Submitted by: Gerri Brown
Harry Malott served in World War 1 with the United States Army. The dates of service are: Known 04/03/1917-11/1918.
Story of Service
HARRY E. MALOTT, PFC
Veteran of World War 1
Enlisted - April 3, 1917 – Discharged-Nov. 1918
Landing in Hoboken, New Jersey
Paraded in New York City, N.Y.
On April 3, 1917 Harry Malott and his cousin Oliver Smith came to Canton, Illinois to enlist in the army in World War 1. Harry returned from the War In 1918. He had been wounded a couple times but never went to a doctor. His cousin Oliver was killed in battle in World War 1. Oliver is buried in France.
When applying for enlistment in the U. S. Army on April 3, 1917, when weighing in Harry was to light and they were going to reject him. He left and drank a lot of water to add weight and returned to weigh again. He was sworn in April 6, 1917, Company 1, 18th infantry as a Waggoner. He served overseas in Europe in World War 1 in France and Germany.

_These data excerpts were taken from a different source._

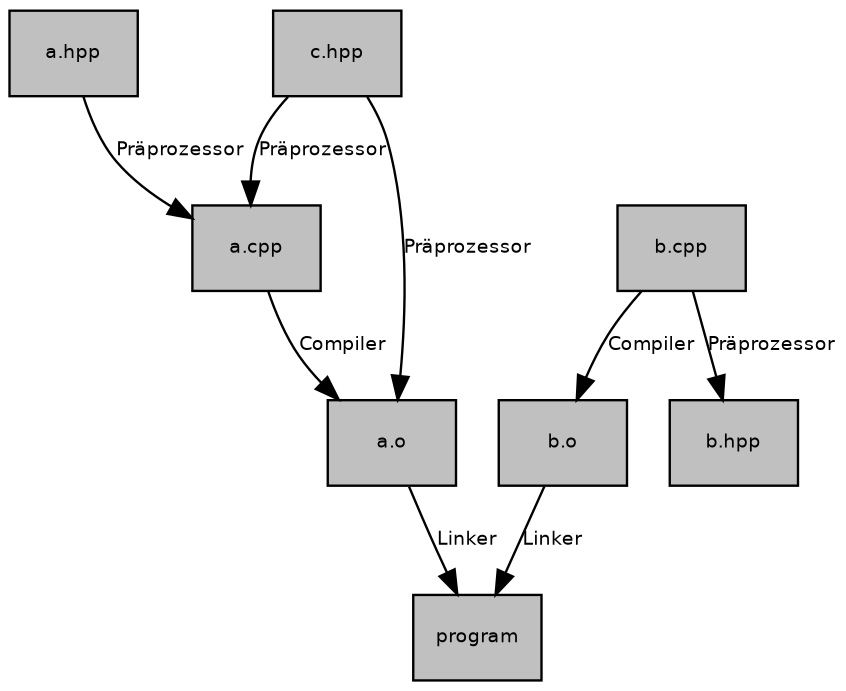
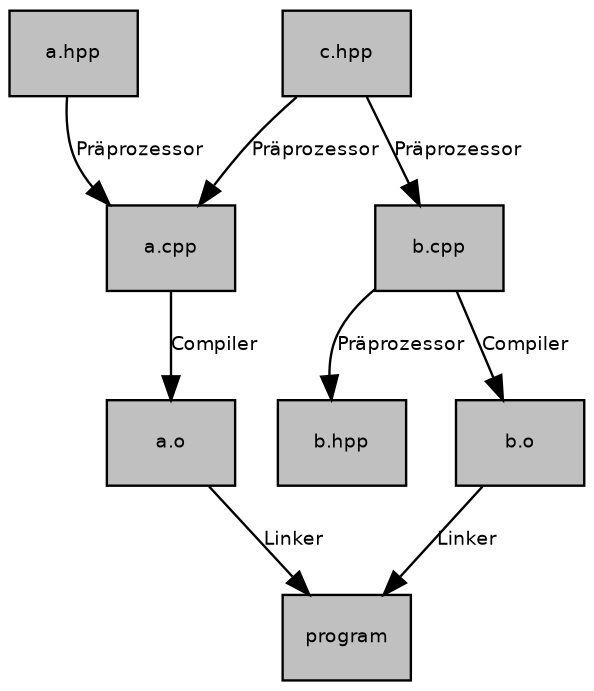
  digraph {
    fontname=Helvetica
    fontsize=8
    node [fillcolor=gray fontname=Helvetica fontsize=8 shape=record style=filled]
    edge [arrowhead=normal fontname=Helvetica fontsize=8]
    n1 [label="a.hpp"]
    n2 [label="a.cpp"]
    n3 [label="a.o"]
    n4 [label="b.hpp"]
    n5 [label="b.cpp"]
    n6 [label="b.o"]
    n7 [label="c.hpp"]
    n8 [label=program]
    n1 -> n2 [label="Präprozessor"]
    n2 -> n3 [label=Compiler]
    n3 -> n8 [label=Linker]
    n5 -> n4 [label="Präprozessor"]
    n5 -> n6 [label=Compiler]
    n6 -> n8 [label=Linker]
    n7 -> n2 [label="Präprozessor"]
-   n7 -> n3 [label="Präprozessor"]
+   n7 -> n5 [label="Präprozessor"]
  }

Returning home after the war ended. The troop ship was previously a cattle transport boat, & to keep down sea sickness he said that he ate onions that were kept in crate to feed the whales. Upon returning to U. S. soil the ship landed in Hoboken, New Jersey & the group of soldiers were transported to New York City where along with other soldiers they paraded through the center of New York City . When they landed thy left guns, mess kit, Cups, etc all in a large pile. He later was able to retrieve a mess kit and metal cup (not his own).
He did not talk much about the actual battles but told his daughters of a few: Once when Harry Malott was driving the team assigned to him (I think he said it was mules) to the front line with supplies, such as food and & ammunition, while the enemy was firing great big shells, that exploded all around, at United States Army, one landed near enough to his team & wagon that his team was killed and when he came to he was not on the seat of the wagon but was lying between his team. He has a shrapnel wound in his leg and hand but never went to the Doctor.

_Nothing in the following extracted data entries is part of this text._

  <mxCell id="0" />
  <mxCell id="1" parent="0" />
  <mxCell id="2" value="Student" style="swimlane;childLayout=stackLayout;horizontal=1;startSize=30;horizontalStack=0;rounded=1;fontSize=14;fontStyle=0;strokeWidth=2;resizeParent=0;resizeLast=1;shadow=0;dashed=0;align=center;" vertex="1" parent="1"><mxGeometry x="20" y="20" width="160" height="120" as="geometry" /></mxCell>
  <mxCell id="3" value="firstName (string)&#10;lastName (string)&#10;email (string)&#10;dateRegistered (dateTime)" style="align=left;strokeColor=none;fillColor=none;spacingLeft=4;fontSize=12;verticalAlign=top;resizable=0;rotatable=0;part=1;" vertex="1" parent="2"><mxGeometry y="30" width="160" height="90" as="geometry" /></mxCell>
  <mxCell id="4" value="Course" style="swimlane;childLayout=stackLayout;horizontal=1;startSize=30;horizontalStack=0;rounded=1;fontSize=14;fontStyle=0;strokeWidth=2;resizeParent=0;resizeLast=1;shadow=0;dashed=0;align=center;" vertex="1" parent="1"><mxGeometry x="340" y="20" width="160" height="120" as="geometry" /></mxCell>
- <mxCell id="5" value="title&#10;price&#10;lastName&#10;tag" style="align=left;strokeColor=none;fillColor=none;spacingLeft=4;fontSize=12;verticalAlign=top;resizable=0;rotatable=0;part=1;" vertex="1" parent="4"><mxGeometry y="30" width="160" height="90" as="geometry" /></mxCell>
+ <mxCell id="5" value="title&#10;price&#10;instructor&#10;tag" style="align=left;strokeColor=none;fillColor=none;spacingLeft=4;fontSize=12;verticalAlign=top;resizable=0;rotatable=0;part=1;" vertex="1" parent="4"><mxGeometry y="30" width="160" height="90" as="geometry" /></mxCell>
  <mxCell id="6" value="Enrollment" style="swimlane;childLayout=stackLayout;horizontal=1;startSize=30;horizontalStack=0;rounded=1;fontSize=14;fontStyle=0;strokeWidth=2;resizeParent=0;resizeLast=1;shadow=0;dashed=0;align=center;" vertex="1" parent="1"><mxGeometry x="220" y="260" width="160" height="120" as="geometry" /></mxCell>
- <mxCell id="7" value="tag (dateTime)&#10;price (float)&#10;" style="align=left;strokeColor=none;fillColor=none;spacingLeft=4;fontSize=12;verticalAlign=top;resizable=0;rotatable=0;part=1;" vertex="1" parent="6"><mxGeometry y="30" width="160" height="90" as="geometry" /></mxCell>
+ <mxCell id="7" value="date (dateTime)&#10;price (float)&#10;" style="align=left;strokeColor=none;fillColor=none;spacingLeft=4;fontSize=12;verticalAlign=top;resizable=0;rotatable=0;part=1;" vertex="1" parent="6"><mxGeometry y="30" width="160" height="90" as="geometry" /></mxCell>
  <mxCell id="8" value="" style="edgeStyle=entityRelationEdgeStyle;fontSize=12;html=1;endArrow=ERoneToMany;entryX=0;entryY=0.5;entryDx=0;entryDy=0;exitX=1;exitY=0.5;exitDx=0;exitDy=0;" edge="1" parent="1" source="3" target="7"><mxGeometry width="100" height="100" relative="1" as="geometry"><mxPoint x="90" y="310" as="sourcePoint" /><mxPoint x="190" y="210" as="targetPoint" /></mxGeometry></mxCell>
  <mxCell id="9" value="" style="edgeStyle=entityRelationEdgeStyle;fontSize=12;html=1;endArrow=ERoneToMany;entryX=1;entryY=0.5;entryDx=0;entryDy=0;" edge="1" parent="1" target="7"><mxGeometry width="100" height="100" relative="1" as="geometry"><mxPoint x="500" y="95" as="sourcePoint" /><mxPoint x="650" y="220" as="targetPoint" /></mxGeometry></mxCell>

Another experience he told was as follows: This was a time when the Leading officers were seeking a few volunteer’s go over into the enemy lines at night on a reconnaissance, Harry Malott was one of the volunteers. He said they went after dark and crawled on their stomach under the barbwire entanglement into No-Mans-Land searching to see what information they could when suddenly he heard someone speaking in German, right under their feet. They silently went down into the German trench and found a dugout and captured a German Officer and took him back to headquarters.
Harry told his daughters he appreciated General John Pershing as a great general.
At the end of the war Harry Malott was awarded ‘The French medal of honor called Croix de guerre. Harry Malott said they told him that there was only 10 of these medals given at this time.
After World War 1, Harry E. Malott married Ora M. Hopping. They had 4 daughters. Harry E. Malott passed away on Nov. 14, 1974. He and family lived in rural Ipava, IL. He was a farmer for several years, living rural Ipava, Cuba, and Canton, Illinois. After retiring from farming he took up selling real estate and lived in Canton, Illinois.